On Sunday, Palestinians in the West Bank opened fire on an Israeli soldier from a passing car as the soldier stood near an army base near Ramallah. The soldier was slightly injured in the hand.

The incidents were the latest in the mounting number of seemingly random attacks by individual Arabs on Jews in Jerusalem and elsewhere in Israel.

They appear to have prompted the defense establishment to announce it would bar 2,400 more Palestinians in the administered territories from entering Israel. The new order adds to some 8,400 Palestinians already banned indefinitely from Israel for security reasons.

Their names appear on a list drawn up by the police and the Shin Bet internal security service. The 2,400 newly listed undesirables will be banned for a six-month period, according to Shmuel Goren, coordinator of government affairs in the West Bank and Gaza Strip.

The weekend attacks are the latest in a wave of terrorist acts aimed at avenging the fatal shooting of at least 17 Arabs by Israeli police during the Oct. 8 riots on the Temple Mount.

Saturday’s victim was Ofer Hajabi, 28, one of two police patrolmen guarding Hanevi’im Street, a pedestrian thoroughfare on the border between the eastern and western parts of Jerusalem used by Jews going to and from the Western Wall.

Hajabi was rushed unconscious to Hadassah-Hebrew University Hospital, where his condition was reported serious after twice undergoing chest surgery. He was placed in intensive care after the operation.

The soldier’s name was not immediately available.

Hajabi’s assailant was identified as Amin Abed Rabo, an 18-year-old resident of a village near Nablus.

According to police, Rabo emerged suddenly from a carpet shop and plunged a knife into Hajabi’s chest. He had purchased the knife that morning.

Rabo fled toward a nearby parking lot but was shot in the leg by another policeman and taken to the same hospital as his victim.

The escalation of this type of violence has created a sense of insecurity among Israelis, especially in Jerusalem.

Parents worry about letting their children play in the streets. Adults take detours to avoid passing near Arab neighborhoods. Jews are reluctant to employ Arabs, and many Israelis are carrying handguns.

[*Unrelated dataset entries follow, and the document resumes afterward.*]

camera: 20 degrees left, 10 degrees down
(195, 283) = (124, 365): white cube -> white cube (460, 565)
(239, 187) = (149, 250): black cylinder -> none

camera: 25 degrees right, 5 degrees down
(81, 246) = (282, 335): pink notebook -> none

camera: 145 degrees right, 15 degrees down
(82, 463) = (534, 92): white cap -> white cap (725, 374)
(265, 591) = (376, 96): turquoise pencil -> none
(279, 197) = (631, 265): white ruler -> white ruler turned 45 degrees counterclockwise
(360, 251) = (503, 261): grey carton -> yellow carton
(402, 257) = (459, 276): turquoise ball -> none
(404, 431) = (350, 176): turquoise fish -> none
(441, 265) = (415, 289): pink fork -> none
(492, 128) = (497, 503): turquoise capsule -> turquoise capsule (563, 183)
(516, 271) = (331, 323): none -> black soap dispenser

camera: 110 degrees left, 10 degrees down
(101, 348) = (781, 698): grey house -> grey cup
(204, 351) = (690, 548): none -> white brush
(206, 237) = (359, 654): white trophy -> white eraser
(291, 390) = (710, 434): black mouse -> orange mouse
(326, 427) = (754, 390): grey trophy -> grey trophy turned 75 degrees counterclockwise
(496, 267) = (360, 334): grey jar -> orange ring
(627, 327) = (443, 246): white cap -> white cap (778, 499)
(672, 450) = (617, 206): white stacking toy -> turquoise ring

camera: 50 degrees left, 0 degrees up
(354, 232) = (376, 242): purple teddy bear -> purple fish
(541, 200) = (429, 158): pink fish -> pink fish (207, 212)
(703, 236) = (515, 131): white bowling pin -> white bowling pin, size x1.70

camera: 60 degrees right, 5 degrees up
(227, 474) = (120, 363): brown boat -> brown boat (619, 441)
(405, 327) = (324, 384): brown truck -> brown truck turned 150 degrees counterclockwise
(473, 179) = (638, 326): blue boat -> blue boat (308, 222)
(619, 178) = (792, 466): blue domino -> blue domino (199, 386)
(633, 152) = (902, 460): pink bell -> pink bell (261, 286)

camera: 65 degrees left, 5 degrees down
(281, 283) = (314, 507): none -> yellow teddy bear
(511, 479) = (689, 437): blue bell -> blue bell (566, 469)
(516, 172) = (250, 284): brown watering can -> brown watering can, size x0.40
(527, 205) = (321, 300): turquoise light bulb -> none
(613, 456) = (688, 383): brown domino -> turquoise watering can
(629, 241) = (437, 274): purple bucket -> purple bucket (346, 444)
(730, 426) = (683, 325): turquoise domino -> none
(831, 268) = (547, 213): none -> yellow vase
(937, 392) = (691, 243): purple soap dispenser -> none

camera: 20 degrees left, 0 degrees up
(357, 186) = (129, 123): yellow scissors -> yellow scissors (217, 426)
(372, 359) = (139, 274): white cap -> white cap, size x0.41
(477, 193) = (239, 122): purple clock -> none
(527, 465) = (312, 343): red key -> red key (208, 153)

Deepening the concern is evidence that the intifada has gotten out of the control of its own leadership as it approaches the end of its third year on Dec. 9.

Four Palestinians died over the weekend at the hands of their own people. They brought to 364 the number of Arabs murdered by fellow Arabs as suspected collaborators since the intifada began, according to unofficial figures supplied by the Israel Defense Force.

It is more than half the number of Palestinians killed in clashes with Israeli security forces in the same period. Unofficial IDF figures put those fatalities at 624.

It is the random attacks in the street, though, that have become a trying security and political problem for Israeli leaders.

Cabinet ministers are reported to be considering compulsory service in the civil guard along the same lines as army reserve duty.

But it is doubtful authorities will be able to contain individual terrorism as long as Palestinians can travel freely between the administered territories and Israel proper.

The Gaza Strip, which has only two access roads to Israel proper, could be sealed off.

But the IDF has rejected the idea for fear of creating an explosive situation among its 800,000 Arab inhabitants.

As a result, Goren does not believe there is a need to “drastically change” security arrangements in the administered territories.

Beyond the exclusion of more undesirables from Israel proper, Goren suggested that new efforts be made to create job opportunities for Palestinians in the territories themselves so fewer would depend on jobs in Israel for a living.